Political analysts have described the protests at the separation fence as a bid by Hamas to wring concessions from Israel and the militant group’s financial patron Qatar.
Hamas insists it never called for the protests, though it gave the rallies tacit consent.
In response to the turmoil on the frontier, the Israeli military launched airstrikes targeting Hamas militant posts for several days in a row.
After the Erez crossing reopened, protest organisers said they would suspend the daily rallies.
They vowed to resume protests if Israel does not adhere to commitments made in recent negotiations mediated by Qatar, Egypt and the United Nations.
Hamas officials have demanded Israel does more to stop Gaza’s economic spiral, including by increasing the number of workers’ permits it issues.
Late on Wednesday, the Israeli defence body that deals with Palestinian civil affairs, known as Cogat, confirmed the crossing would reopen — and other economic relief measures would resume — in exchange for calm.
Hamas spokesman Hazem Qassem welcomed the move, saying the closure of the crossing was a form of “collective punishment”.
“It is the right of our people in the Gaza Strip to enter and exit freely,” Mr Qassem added.
The Erez crossing is the sole pedestrian passageway out of the coastal enclave into Israel for the roughly 18,000 Palestinians from Gaza who work in Israel.
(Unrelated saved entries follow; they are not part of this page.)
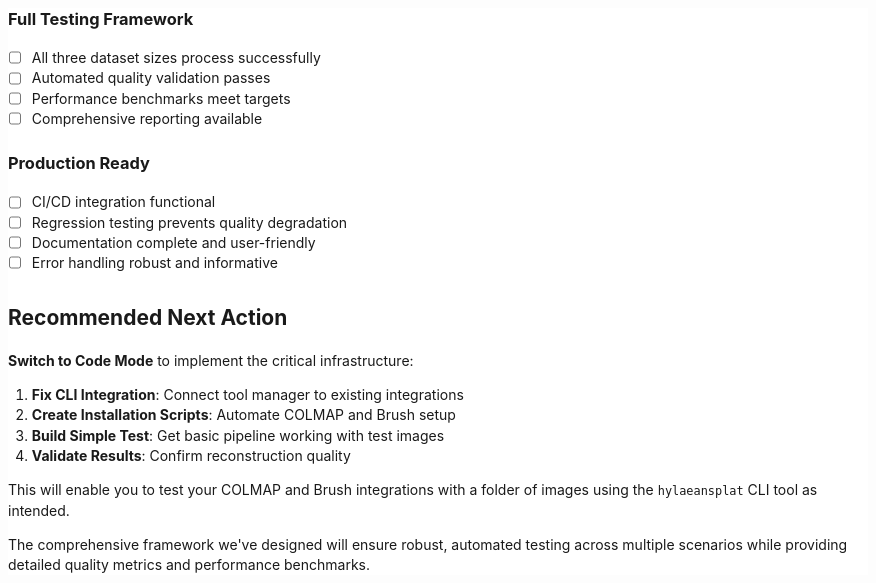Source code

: ### Full Testing Framework
- [ ] All three dataset sizes process successfully
- [ ] Automated quality validation passes
- [ ] Performance benchmarks meet targets
- [ ] Comprehensive reporting available

### Production Ready
- [ ] CI/CD integration functional
- [ ] Regression testing prevents quality degradation
- [ ] Documentation complete and user-friendly
- [ ] Error handling robust and informative

## Recommended Next Action

**Switch to Code Mode** to implement the critical infrastructure:

1. **Fix CLI Integration**: Connect tool manager to existing integrations
2. **Create Installation Scripts**: Automate COLMAP and Brush setup
3. **Build Simple Test**: Get basic pipeline working with test images
4. **Validate Results**: Confirm reconstruction quality

This will enable you to test your COLMAP and Brush integrations with a folder of images using the `hylaeansplat` CLI tool as intended.

The comprehensive framework we've designed will ensure robust, automated testing across multiple scenarios while providing detailed quality metrics and performance benchmarks.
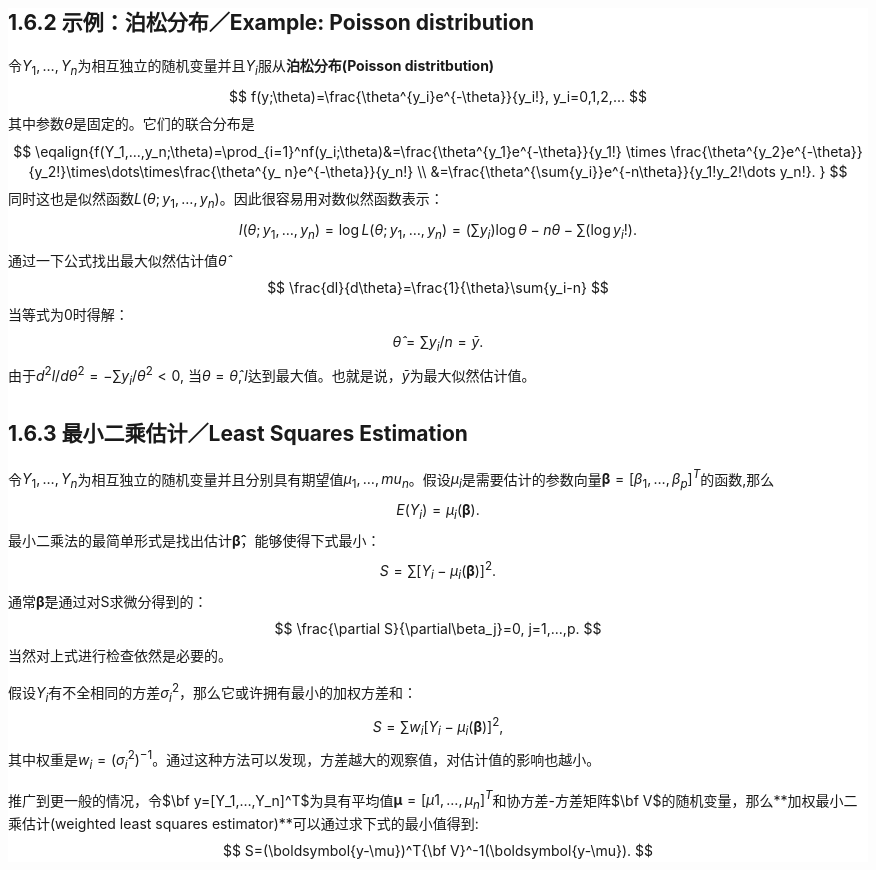 
## 1.6.2 示例：泊松分布／Example: Poisson distribution

令$Y_1,…,Y_n$为相互独立的随机变量并且$Y_i$服从**泊松分布(Poisson distritbution)**
$$
f(y;\theta)=\frac{\theta^{y_i}e^{-\theta}}{y_i!}, y_i=0,1,2,...
$$
其中参数$\theta$是固定的。它们的联合分布是
$$
\eqalign{f(Y_1,...,y_n;\theta)=\prod_{i=1}^nf(y_i;\theta)&=\frac{\theta^{y_1}e^{-\theta}}{y_1!} \times \frac{\theta^{y_2}e^{-\theta}}{y_2!}\times\dots\times\frac{\theta^{y_ n}e^{-\theta}}{y_n!} \\
&=\frac{\theta^{\sum{y_i}}e^{-n\theta}}{y_1!y_2!\dots y_n!}.
}
$$
同时这也是似然函数$L(\theta;y_1,…,y_n)$。因此很容易用对数似然函数表示：
$$
l(\theta;y_1,…,y_n)=\log L(\theta;y_1,…,y_n)=(\sum y_i) \log\theta-n\theta-\sum(\log y_i!).
$$
通过一下公式找出最大似然估计值$\hat\theta$
$$
\frac{dl}{d\theta}=\frac{1}{\theta}\sum{y_i-n}
$$
当等式为0时得解：
$$
\hat\theta=\sum{y_i/n}=\bar y.
$$
由于$d^2l/d\theta^2=-\sum{y_i/\theta^2}<0$, 当$\theta=\hat\theta, l$达到最大值。也就是说，$\bar y$为最大似然估计值。

## 1.6.3 最小二乘估计／Least Squares Estimation

令$Y_1,…,Y_n$为相互独立的随机变量并且分别具有期望值$\mu_1,…,mu_n$。假设$\mu_i$是需要估计的参数向量$\boldsymbol\beta=[\beta_1,…,\beta_p]^T$的函数,那么
$$
E(Y_i)=\mu_i(\boldsymbol\beta).
$$
最小二乘法的最简单形式是找出估计$\boldsymbol{\hat\beta}$，能够使得下式最小：
$$
S=\sum[Y_i-\mu_i(\boldsymbol\beta)]^2.
$$
通常$\boldsymbol{\hat\beta}$是通过对S求微分得到的：
$$
\frac{\partial S}{\partial\beta_j}=0, j=1,...,p.
$$
当然对上式进行检查依然是必要的。

假设$Y_i$有不全相同的方差$\sigma_i^2$，那么它或许拥有最小的加权方差和：
$$
S=\sum{w_i}[Y_i-\mu_i(\boldsymbol{\beta})]^2,
$$
其中权重是$w_i=(\sigma_i^2)^{-1}$。通过这种方法可以发现，方差越大的观察值，对估计值的影响也越小。

推广到更一般的情况，令$\bf y=[Y_1,…,Y_n]^T$为具有平均值$\boldsymbol{\mu}=[\mu1,…,\mu_n]^T$和协方差-方差矩阵$\bf V$的随机变量，那么**加权最小二乘估计(weighted least squares estimator)**可以通过求下式的最小值得到:
$$
S=(\boldsymbol{y-\mu})^T{\bf V}^-1(\boldsymbol{y-\mu}).
$$
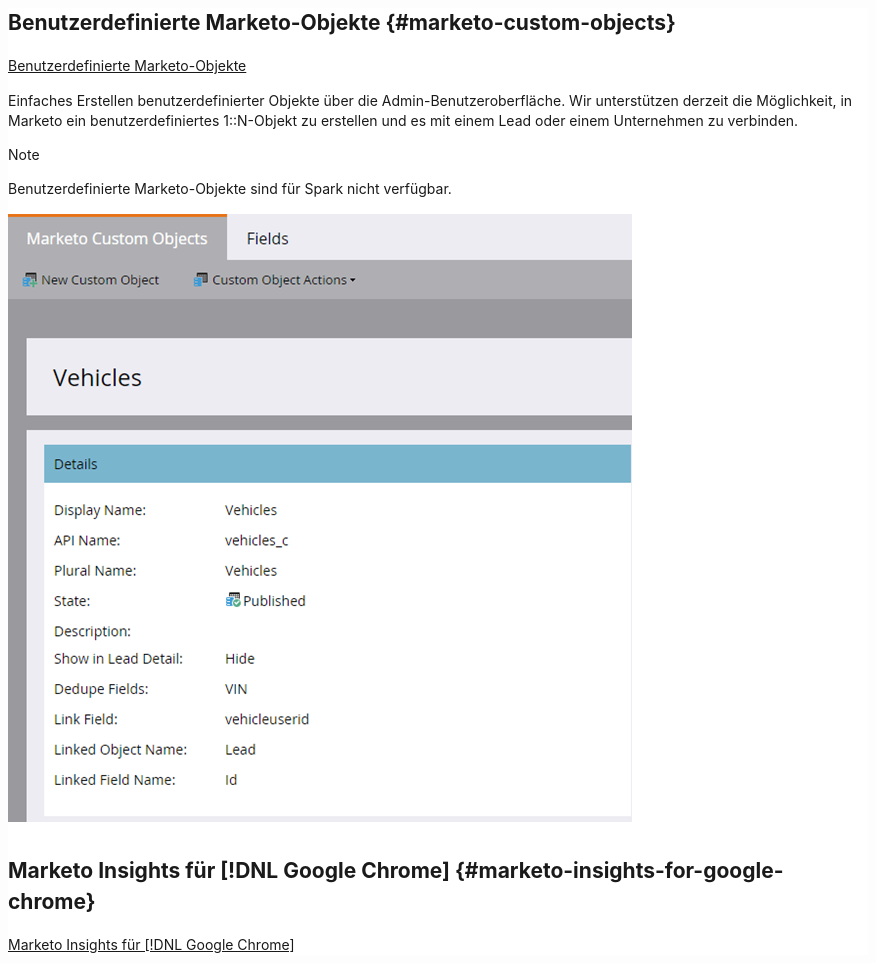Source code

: ## Benutzerdefinierte Marketo-Objekte {#marketo-custom-objects}

[Benutzerdefinierte Marketo-Objekte](/help/marketo/product-docs/administration/marketo-custom-objects/understanding-marketo-custom-objects.md)

Einfaches Erstellen benutzerdefinierter Objekte über die Admin-Benutzeroberfläche. Wir unterstützen derzeit die Möglichkeit, in Marketo ein benutzerdefiniertes 1::N-Objekt zu erstellen und es mit einem Lead oder einem Unternehmen zu verbinden.

>[!NOTE]
>
>Benutzerdefinierte Marketo-Objekte sind für Spark nicht verfügbar.

![](assets/image2015-10-1-13-3a55-3a21.png)

## Marketo Insights für [!DNL Google Chrome] {#marketo-insights-for-google-chrome}

[Marketo Insights für [!DNL Google Chrome]](/help/marketo/product-docs/marketo-sales-insight/msi-chrome-plugin/using-marketo-insights-for-google-chrome.md)
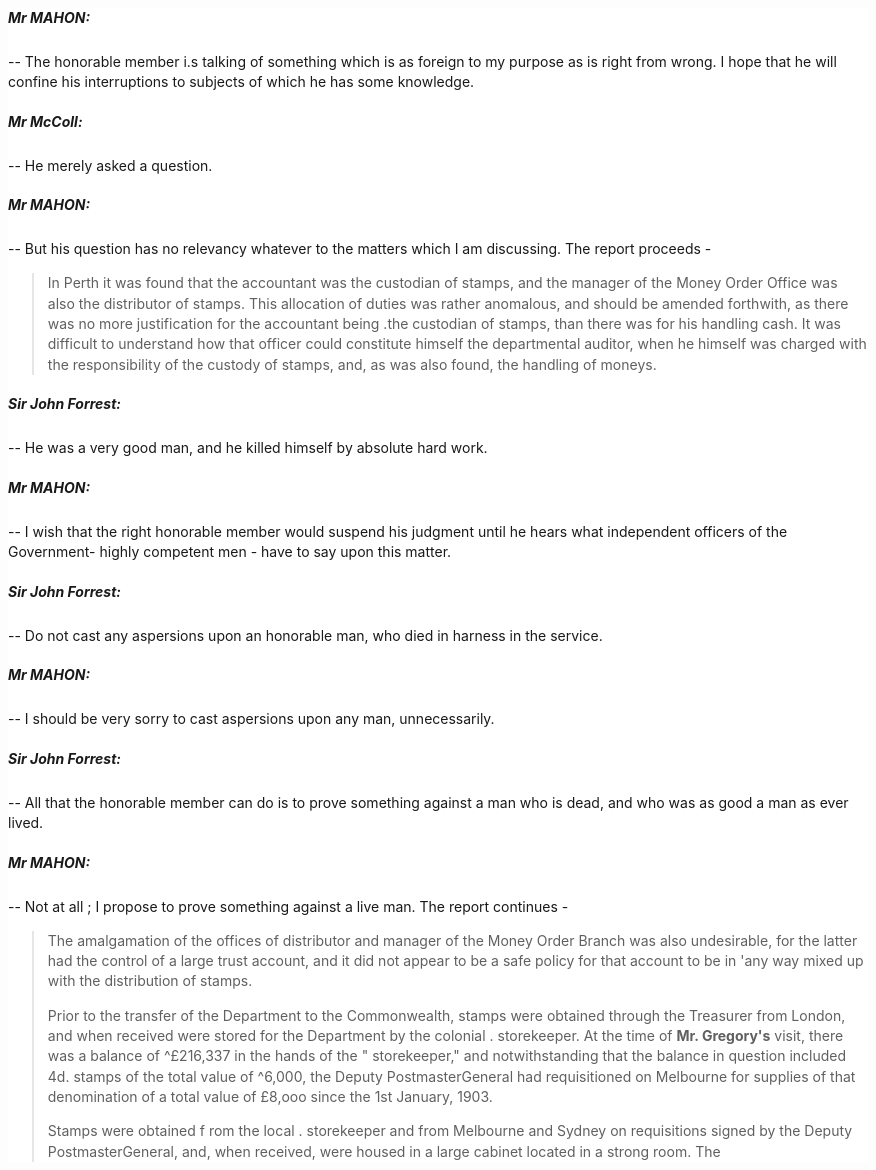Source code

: ##### Mr MAHON:

-- The honorable member i.s talking of something which is as foreign to my purpose as is right from wrong. I hope that he will confine his interruptions to subjects of which he has some knowledge. 

##### Mr McColl:

--  He merely asked a question. 

##### Mr MAHON:

-- But his question has no relevancy whatever to the matters which I am discussing. The report proceeds - 

  >In Perth it was found that the accountant was the custodian of stamps, and the manager of the Money Order Office was also the distributor of stamps. This allocation of duties was rather anomalous, and should be amended forthwith, as there was no more justification for the accountant being .the custodian of stamps, than there was for his handling cash. It was difficult to understand how that officer could constitute himself the departmental auditor, when he himself was charged with the responsibility of the custody of stamps, and, as was also found, the handling of moneys. 

##### Sir John Forrest:

--  He was a very good man, and he killed himself by absolute hard work. 

##### Mr MAHON:

-- I wish that the right honorable member would suspend his judgment until he hears what independent officers of the Government- highly competent men - have to say upon this matter. 

##### Sir John Forrest:

--  Do not cast any aspersions upon an honorable man, who died in harness in the service. 

##### Mr MAHON:

-- I should be very sorry to cast aspersions upon any man, unnecessarily. 

##### Sir John Forrest:

--  All that the honorable member can do is to prove something against a man who is dead, and who was as good a man as ever lived. 

##### Mr MAHON:

-- Not at all ; I propose to prove something against a live man. The report continues - 

  >The amalgamation of the offices of distributor and manager of the Money Order Branch was also undesirable, for the latter had the control of a large trust account, and it did not appear to be a safe policy for that account to be in 'any way mixed up with the distribution of stamps. 
  >
  >Prior to the transfer of the Department to the Commonwealth, stamps were obtained through the Treasurer from London, and when received were stored for the Department by the colonial . storekeeper. At the time of  **Mr. Gregory's**  visit, there was a balance of ^£216,337 in the  hands of the " storekeeper," and notwithstanding that the balance in question included 4d. stamps of the total value of ^6,000, the Deputy PostmasterGeneral had requisitioned on Melbourne for supplies of that denomination of a total value of  £8,ooo  since the 1st January, 1903. 
  >
  >Stamps were obtained f rom the local . storekeeper and from Melbourne and Sydney on requisitions signed by the Deputy PostmasterGeneral, and, when received, were housed in a large cabinet located in a strong room. The 
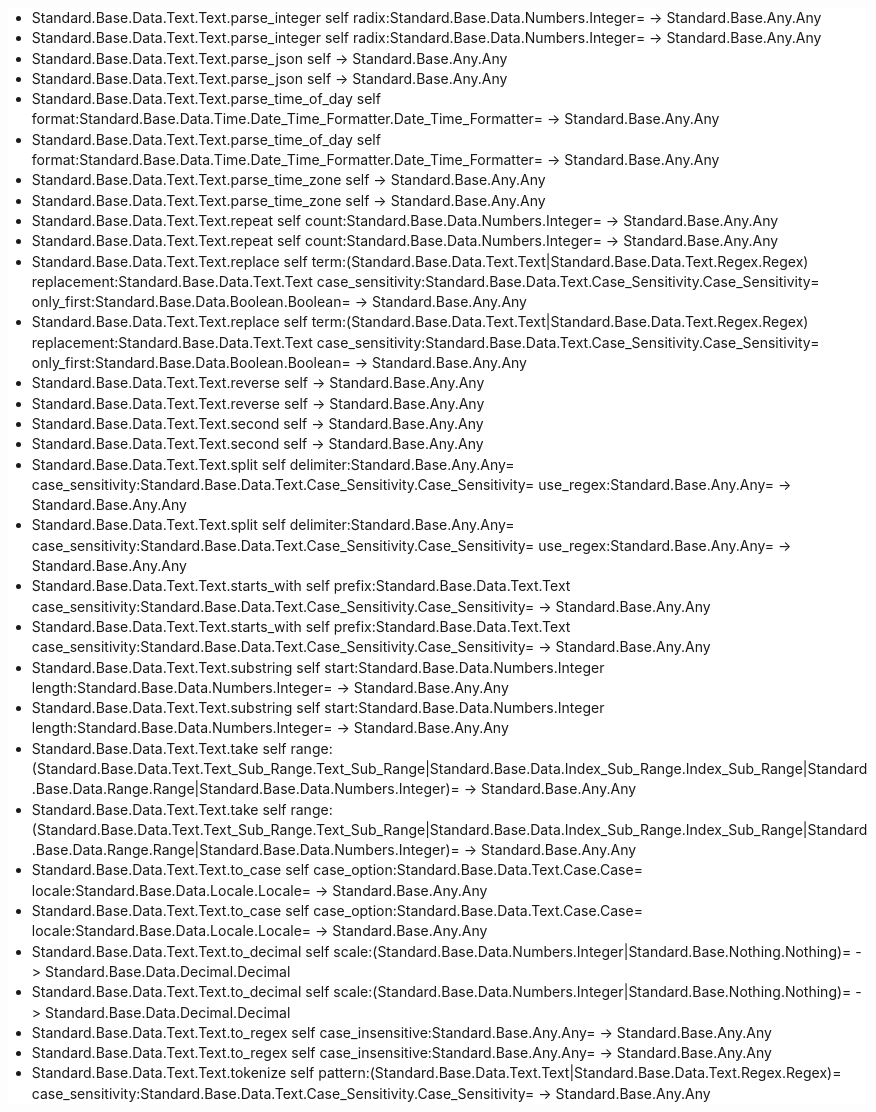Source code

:- Standard.Base.Data.Text.Text.parse_integer self radix:Standard.Base.Data.Numbers.Integer= -> Standard.Base.Any.Any
- Standard.Base.Data.Text.Text.parse_integer self radix:Standard.Base.Data.Numbers.Integer= -> Standard.Base.Any.Any
- Standard.Base.Data.Text.Text.parse_json self -> Standard.Base.Any.Any
- Standard.Base.Data.Text.Text.parse_json self -> Standard.Base.Any.Any
- Standard.Base.Data.Text.Text.parse_time_of_day self format:Standard.Base.Data.Time.Date_Time_Formatter.Date_Time_Formatter= -> Standard.Base.Any.Any
- Standard.Base.Data.Text.Text.parse_time_of_day self format:Standard.Base.Data.Time.Date_Time_Formatter.Date_Time_Formatter= -> Standard.Base.Any.Any
- Standard.Base.Data.Text.Text.parse_time_zone self -> Standard.Base.Any.Any
- Standard.Base.Data.Text.Text.parse_time_zone self -> Standard.Base.Any.Any
- Standard.Base.Data.Text.Text.repeat self count:Standard.Base.Data.Numbers.Integer= -> Standard.Base.Any.Any
- Standard.Base.Data.Text.Text.repeat self count:Standard.Base.Data.Numbers.Integer= -> Standard.Base.Any.Any
- Standard.Base.Data.Text.Text.replace self term:(Standard.Base.Data.Text.Text|Standard.Base.Data.Text.Regex.Regex) replacement:Standard.Base.Data.Text.Text case_sensitivity:Standard.Base.Data.Text.Case_Sensitivity.Case_Sensitivity= only_first:Standard.Base.Data.Boolean.Boolean= -> Standard.Base.Any.Any
- Standard.Base.Data.Text.Text.replace self term:(Standard.Base.Data.Text.Text|Standard.Base.Data.Text.Regex.Regex) replacement:Standard.Base.Data.Text.Text case_sensitivity:Standard.Base.Data.Text.Case_Sensitivity.Case_Sensitivity= only_first:Standard.Base.Data.Boolean.Boolean= -> Standard.Base.Any.Any
- Standard.Base.Data.Text.Text.reverse self -> Standard.Base.Any.Any
- Standard.Base.Data.Text.Text.reverse self -> Standard.Base.Any.Any
- Standard.Base.Data.Text.Text.second self -> Standard.Base.Any.Any
- Standard.Base.Data.Text.Text.second self -> Standard.Base.Any.Any
- Standard.Base.Data.Text.Text.split self delimiter:Standard.Base.Any.Any= case_sensitivity:Standard.Base.Data.Text.Case_Sensitivity.Case_Sensitivity= use_regex:Standard.Base.Any.Any= -> Standard.Base.Any.Any
- Standard.Base.Data.Text.Text.split self delimiter:Standard.Base.Any.Any= case_sensitivity:Standard.Base.Data.Text.Case_Sensitivity.Case_Sensitivity= use_regex:Standard.Base.Any.Any= -> Standard.Base.Any.Any
- Standard.Base.Data.Text.Text.starts_with self prefix:Standard.Base.Data.Text.Text case_sensitivity:Standard.Base.Data.Text.Case_Sensitivity.Case_Sensitivity= -> Standard.Base.Any.Any
- Standard.Base.Data.Text.Text.starts_with self prefix:Standard.Base.Data.Text.Text case_sensitivity:Standard.Base.Data.Text.Case_Sensitivity.Case_Sensitivity= -> Standard.Base.Any.Any
- Standard.Base.Data.Text.Text.substring self start:Standard.Base.Data.Numbers.Integer length:Standard.Base.Data.Numbers.Integer= -> Standard.Base.Any.Any
- Standard.Base.Data.Text.Text.substring self start:Standard.Base.Data.Numbers.Integer length:Standard.Base.Data.Numbers.Integer= -> Standard.Base.Any.Any
- Standard.Base.Data.Text.Text.take self range:(Standard.Base.Data.Text.Text_Sub_Range.Text_Sub_Range|Standard.Base.Data.Index_Sub_Range.Index_Sub_Range|Standard.Base.Data.Range.Range|Standard.Base.Data.Numbers.Integer)= -> Standard.Base.Any.Any
- Standard.Base.Data.Text.Text.take self range:(Standard.Base.Data.Text.Text_Sub_Range.Text_Sub_Range|Standard.Base.Data.Index_Sub_Range.Index_Sub_Range|Standard.Base.Data.Range.Range|Standard.Base.Data.Numbers.Integer)= -> Standard.Base.Any.Any
- Standard.Base.Data.Text.Text.to_case self case_option:Standard.Base.Data.Text.Case.Case= locale:Standard.Base.Data.Locale.Locale= -> Standard.Base.Any.Any
- Standard.Base.Data.Text.Text.to_case self case_option:Standard.Base.Data.Text.Case.Case= locale:Standard.Base.Data.Locale.Locale= -> Standard.Base.Any.Any
- Standard.Base.Data.Text.Text.to_decimal self scale:(Standard.Base.Data.Numbers.Integer|Standard.Base.Nothing.Nothing)= -> Standard.Base.Data.Decimal.Decimal
- Standard.Base.Data.Text.Text.to_decimal self scale:(Standard.Base.Data.Numbers.Integer|Standard.Base.Nothing.Nothing)= -> Standard.Base.Data.Decimal.Decimal
- Standard.Base.Data.Text.Text.to_regex self case_insensitive:Standard.Base.Any.Any= -> Standard.Base.Any.Any
- Standard.Base.Data.Text.Text.to_regex self case_insensitive:Standard.Base.Any.Any= -> Standard.Base.Any.Any
- Standard.Base.Data.Text.Text.tokenize self pattern:(Standard.Base.Data.Text.Text|Standard.Base.Data.Text.Regex.Regex)= case_sensitivity:Standard.Base.Data.Text.Case_Sensitivity.Case_Sensitivity= -> Standard.Base.Any.Any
The jobs are in great demand, paying up to 10 times as much as similar jobs in Gaza.
Unemployment in the territory, which has been under an Israeli-Egyptian blockade since 2007, hovers at some 50%.
Israel says the blockade is needed to prevent Hamas from arming itself.
But the closure has choked off Gaza’s economy and made life increasingly difficult for the more than two million people who live there.
It is not clear how long the Erez crossing will remain open.
The Jewish holiday of Sukkot begins at sunset on Friday and Israel typically closes crossings during holidays.
Crowds of Jews are expected to visit a contested Jerusalem holy site during the weeklong holiday, raising fears that tensions with Palestinian could soon resurge.
But for now, workers in Gaza who see their Israeli work permits as a lifeline expressed relief that they can return to work.
The days-long crossing closure, said Mohammad al-Kahlout, a labourer waiting to cross into Israel on Thursday, was a “nightmare”.
“It felt like someone was trying to suffocate you,” he said.